Monday, January 12, 2004

The DLC and NCLB

In this brief interview with Reed in the Washington Post, consider his response to a question about NCLB:
    I don't agree with Gov. Dean's desire to repeal the education reform bill. One of the most important fights Democrats fought and won in the 1990s was to insist on a national role in holding schools accountable for results. Republicans tried to shut down the Department of Education. Now the case Democrats should be making is that we're the ones who believe in reform enough to put some real money behind it -- so that every student without regard to class, race, or region has a qualified teacher and a safe place to go after school.

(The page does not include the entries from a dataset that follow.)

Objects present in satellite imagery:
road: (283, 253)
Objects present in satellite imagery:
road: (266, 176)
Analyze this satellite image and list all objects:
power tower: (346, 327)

In addition, consider this snippet from the very conservative Washington Times:
    The centrist Democratic Leadership Council also recently condemned the NEA strategy, calling passage of the education bill President Bush's "one genuine bipartisan domestic policy accomplishment."

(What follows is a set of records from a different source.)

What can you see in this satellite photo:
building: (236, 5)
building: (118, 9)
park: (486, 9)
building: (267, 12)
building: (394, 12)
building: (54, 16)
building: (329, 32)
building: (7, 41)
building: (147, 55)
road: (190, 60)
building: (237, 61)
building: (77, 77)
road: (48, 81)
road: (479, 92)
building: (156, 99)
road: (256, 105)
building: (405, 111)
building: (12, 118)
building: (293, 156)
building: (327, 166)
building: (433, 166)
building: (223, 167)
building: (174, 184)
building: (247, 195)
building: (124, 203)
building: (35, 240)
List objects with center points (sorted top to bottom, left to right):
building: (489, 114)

    The DLC blamed the NEA for "much of the impetus for dismantling NCLB and promoting a funding-centric agenda."
So I would disagree that the DLC is centrist. But aside from that, I wonder if it's just coincidence that some of the Democratic candidates are weasel-wording their relationship to NCLB. Recently most, aside from Lieberman, are now voicing strong but empty words criticizing NCLB.
    Gephardt:"George Bush is deliberately setting up public schools to fail so he can say there is no choice but to take money away from public schools. There's only one way to fix No Child Left Behind, and that is to leave George Bush behind."

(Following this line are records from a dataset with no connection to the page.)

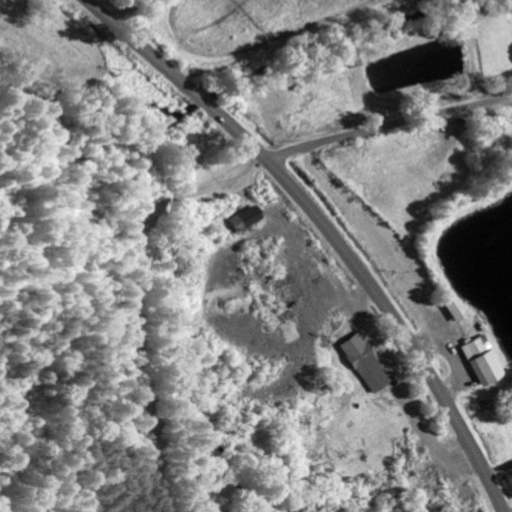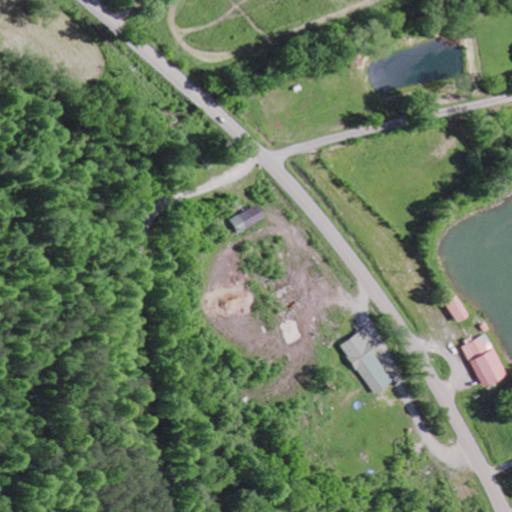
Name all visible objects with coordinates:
road: (388, 124)
building: (249, 215)
road: (328, 229)
building: (481, 362)
building: (365, 363)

This is Gephardt's standard line: strong words but his solution is to merely provide full funding for a fatally flawed bill but it sure sounds good. Similarly, Kerry, Clark and Edwards does the same thing. The answer is not that NCLB needs to be fully funded.

Dean still is the only one who gets it but additionally has outlined a detailed policy to counter NCLB.
    We need to reform the No Child Left Behind Act (NCLB) in the following ways:
    Fix the accountability provisions. We must set reasonable goals for adequate yearly progress that are fair to students, teachers, schools, and states and do not rely solely on standardized tests; include multiple measures of learning and progress in assessing success; measure individual student growth using "value-added" approaches, not average student scores that encourage schools to push out low-scoring students; and develop appropriate methods to assess students with disabilities and English language learners.
    Give states more flexibility in deciding how and when to assess student learning. States with strong curricula and assessment systems should not have to put aside or dumb down their accountability systems.
    Fund NCLB. We cannot expect states to implement sweeping reforms without the necessary resources. We must provide the resources to help schools offer smaller classes, after school programs, teacher training and other improvements that actually help students succeed. It is also important to maintain the longstanding federal commitment to disadvantaged children and better target federal funds to our most needy schools.
    Leverage more adequate and equitable state funding of public schools through NCLB. Just as we are holding schools accountable for student progress, we should hold states accountable for providing schools with the resources they need to succeed. Federal funding should be used to leverage state investment and give every child a world-class education, Accountability must be two-way: state support for meeting high standards must accompany expectations of students and schools.
Getting back to Reed, it's not surprising that he singles out Dean for criticism regarding NCLB. The rest of the guys are dancing furiously to stay out of trouble.